Work instruction:
Exact reproduction required: the lines below from the line with "promise your email" to the line with "from: Treatment Magazine, 230", both ends included, and no others.

Data items:

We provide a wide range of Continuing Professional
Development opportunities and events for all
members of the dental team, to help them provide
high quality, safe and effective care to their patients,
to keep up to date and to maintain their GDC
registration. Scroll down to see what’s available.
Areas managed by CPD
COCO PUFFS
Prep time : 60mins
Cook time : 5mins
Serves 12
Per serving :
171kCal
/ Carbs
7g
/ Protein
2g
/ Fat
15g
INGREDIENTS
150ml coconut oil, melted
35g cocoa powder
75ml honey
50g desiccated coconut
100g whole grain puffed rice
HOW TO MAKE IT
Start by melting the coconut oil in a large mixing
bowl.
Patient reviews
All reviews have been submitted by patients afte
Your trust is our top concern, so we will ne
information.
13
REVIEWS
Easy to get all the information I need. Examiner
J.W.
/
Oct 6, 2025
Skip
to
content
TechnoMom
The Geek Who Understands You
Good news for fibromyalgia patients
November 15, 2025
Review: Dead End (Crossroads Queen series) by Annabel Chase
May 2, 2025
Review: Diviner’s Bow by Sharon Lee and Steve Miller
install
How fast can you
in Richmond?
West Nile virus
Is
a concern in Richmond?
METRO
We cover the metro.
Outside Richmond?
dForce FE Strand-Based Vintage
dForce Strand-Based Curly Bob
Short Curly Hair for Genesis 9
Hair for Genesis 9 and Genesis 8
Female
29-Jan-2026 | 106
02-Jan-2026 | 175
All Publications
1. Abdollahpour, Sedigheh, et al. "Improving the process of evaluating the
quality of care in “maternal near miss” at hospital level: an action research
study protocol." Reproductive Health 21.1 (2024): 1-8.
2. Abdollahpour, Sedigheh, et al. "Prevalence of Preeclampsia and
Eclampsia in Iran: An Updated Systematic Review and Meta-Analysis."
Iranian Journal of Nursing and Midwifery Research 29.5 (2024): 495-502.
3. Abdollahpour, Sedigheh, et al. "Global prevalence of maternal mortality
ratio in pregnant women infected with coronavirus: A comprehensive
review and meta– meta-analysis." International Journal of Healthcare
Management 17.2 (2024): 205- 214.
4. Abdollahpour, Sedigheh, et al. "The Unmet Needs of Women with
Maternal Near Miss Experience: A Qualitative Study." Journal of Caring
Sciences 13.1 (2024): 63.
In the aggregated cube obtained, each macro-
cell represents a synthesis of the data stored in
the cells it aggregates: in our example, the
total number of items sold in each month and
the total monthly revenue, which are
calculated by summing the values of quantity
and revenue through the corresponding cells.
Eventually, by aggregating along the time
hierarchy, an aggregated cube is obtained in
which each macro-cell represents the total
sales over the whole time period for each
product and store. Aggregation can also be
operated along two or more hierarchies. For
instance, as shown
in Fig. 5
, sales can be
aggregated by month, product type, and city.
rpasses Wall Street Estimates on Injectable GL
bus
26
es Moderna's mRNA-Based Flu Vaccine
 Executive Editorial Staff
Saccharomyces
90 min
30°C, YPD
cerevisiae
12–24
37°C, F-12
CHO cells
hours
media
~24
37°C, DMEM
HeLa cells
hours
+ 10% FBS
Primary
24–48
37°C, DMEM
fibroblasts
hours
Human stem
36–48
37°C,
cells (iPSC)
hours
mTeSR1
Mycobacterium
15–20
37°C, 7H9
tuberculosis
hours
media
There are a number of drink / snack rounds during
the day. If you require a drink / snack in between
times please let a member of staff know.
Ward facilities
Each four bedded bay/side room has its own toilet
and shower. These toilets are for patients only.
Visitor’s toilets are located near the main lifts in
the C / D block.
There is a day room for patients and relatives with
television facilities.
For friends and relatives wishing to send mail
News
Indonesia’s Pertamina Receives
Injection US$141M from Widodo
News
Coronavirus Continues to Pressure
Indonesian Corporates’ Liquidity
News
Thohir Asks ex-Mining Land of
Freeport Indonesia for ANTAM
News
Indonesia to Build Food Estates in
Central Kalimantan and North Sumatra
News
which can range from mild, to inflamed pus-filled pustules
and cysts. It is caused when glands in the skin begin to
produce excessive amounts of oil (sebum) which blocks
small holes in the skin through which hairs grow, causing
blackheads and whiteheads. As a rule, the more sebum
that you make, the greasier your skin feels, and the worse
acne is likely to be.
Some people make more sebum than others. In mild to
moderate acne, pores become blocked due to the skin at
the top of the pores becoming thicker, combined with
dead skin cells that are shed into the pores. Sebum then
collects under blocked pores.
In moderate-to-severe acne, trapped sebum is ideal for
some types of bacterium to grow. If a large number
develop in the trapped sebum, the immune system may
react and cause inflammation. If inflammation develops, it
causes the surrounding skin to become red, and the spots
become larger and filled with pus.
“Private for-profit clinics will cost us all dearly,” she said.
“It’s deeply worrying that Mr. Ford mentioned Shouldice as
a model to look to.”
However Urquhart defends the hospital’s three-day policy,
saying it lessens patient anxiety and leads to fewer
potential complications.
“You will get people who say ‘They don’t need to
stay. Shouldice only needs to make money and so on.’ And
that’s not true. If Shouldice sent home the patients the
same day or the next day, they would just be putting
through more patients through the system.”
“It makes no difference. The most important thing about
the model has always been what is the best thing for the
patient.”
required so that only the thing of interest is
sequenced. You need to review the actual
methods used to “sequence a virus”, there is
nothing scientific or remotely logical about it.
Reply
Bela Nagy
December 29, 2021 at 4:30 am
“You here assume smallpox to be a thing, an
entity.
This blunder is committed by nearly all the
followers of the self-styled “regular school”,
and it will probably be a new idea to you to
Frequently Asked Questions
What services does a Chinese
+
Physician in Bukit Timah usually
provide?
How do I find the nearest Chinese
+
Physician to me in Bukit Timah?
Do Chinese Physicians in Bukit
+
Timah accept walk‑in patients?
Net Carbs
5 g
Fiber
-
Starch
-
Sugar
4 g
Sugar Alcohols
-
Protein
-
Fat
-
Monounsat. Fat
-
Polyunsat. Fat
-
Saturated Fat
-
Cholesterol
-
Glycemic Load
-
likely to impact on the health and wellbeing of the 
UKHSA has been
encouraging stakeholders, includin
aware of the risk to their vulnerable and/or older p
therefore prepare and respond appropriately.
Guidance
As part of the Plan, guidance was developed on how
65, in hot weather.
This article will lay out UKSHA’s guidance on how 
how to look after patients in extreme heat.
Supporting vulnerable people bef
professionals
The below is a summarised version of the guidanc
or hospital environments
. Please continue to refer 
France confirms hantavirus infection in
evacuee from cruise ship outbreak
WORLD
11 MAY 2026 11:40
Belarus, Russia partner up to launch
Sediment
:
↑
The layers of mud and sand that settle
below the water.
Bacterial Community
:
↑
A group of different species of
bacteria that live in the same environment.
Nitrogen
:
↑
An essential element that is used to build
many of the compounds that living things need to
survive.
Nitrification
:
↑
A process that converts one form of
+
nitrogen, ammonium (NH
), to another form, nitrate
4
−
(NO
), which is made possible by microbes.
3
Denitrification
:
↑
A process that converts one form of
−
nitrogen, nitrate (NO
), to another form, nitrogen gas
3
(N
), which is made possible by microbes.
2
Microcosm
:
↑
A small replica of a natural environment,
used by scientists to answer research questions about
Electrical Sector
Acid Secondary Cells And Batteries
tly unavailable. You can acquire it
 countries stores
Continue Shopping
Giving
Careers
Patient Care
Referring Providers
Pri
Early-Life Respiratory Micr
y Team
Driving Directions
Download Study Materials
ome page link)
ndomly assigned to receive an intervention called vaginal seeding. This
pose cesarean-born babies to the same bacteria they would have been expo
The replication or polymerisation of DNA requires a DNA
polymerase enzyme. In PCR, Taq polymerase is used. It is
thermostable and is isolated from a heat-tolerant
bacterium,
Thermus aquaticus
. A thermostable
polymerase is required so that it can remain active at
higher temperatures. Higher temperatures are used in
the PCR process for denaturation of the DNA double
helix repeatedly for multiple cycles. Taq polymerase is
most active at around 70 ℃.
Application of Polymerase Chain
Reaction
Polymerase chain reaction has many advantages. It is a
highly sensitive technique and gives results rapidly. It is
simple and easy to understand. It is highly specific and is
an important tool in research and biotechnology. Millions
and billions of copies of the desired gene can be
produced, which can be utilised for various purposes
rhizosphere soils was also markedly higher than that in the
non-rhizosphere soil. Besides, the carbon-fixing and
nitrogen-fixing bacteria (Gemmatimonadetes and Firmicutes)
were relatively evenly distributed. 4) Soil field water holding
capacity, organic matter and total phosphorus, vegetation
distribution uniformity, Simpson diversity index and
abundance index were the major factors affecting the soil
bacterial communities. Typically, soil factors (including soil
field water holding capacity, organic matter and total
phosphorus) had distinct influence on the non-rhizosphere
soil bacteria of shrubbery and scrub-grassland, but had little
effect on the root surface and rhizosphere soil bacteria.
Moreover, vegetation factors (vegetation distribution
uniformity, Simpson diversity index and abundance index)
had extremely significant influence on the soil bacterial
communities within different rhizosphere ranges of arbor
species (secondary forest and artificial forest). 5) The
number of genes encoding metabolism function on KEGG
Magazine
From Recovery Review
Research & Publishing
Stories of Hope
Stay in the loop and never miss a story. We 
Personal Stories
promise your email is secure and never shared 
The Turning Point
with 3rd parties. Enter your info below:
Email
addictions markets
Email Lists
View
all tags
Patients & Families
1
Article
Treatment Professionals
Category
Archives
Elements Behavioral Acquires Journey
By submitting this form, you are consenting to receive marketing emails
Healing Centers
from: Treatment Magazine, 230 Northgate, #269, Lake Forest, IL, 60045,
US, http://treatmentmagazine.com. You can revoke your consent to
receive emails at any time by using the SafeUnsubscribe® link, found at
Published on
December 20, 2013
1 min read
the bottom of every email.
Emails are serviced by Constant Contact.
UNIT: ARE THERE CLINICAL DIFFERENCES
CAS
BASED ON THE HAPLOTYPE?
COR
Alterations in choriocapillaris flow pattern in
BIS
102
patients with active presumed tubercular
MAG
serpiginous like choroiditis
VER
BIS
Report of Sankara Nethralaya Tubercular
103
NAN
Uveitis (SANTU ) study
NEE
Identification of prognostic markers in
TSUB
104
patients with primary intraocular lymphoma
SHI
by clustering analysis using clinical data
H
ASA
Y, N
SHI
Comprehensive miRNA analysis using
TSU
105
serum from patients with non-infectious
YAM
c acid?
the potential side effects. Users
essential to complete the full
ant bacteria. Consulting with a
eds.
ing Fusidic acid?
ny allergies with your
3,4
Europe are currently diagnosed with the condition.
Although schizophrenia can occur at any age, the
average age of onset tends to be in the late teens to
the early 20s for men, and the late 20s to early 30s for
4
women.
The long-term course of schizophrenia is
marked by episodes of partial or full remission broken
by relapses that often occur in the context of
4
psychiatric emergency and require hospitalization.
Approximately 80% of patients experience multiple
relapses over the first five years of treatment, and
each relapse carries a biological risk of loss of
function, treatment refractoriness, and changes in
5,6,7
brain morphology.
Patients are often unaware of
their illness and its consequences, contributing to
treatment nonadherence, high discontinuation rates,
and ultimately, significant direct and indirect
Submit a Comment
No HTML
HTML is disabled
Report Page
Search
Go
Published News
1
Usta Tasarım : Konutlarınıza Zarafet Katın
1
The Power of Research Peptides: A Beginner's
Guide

Reply:
promise your email is secure and never shared 
The Turning Point
with 3rd parties. Enter your info below:
Email
addictions markets
Email Lists
View
all tags
Patients & Families
1
Article
Treatment Professionals
Category
Archives
Elements Behavioral Acquires Journey
By submitting this form, you are consenting to receive marketing emails
Healing Centers
from: Treatment Magazine, 230 Northgate, #269, Lake Forest, IL, 60045,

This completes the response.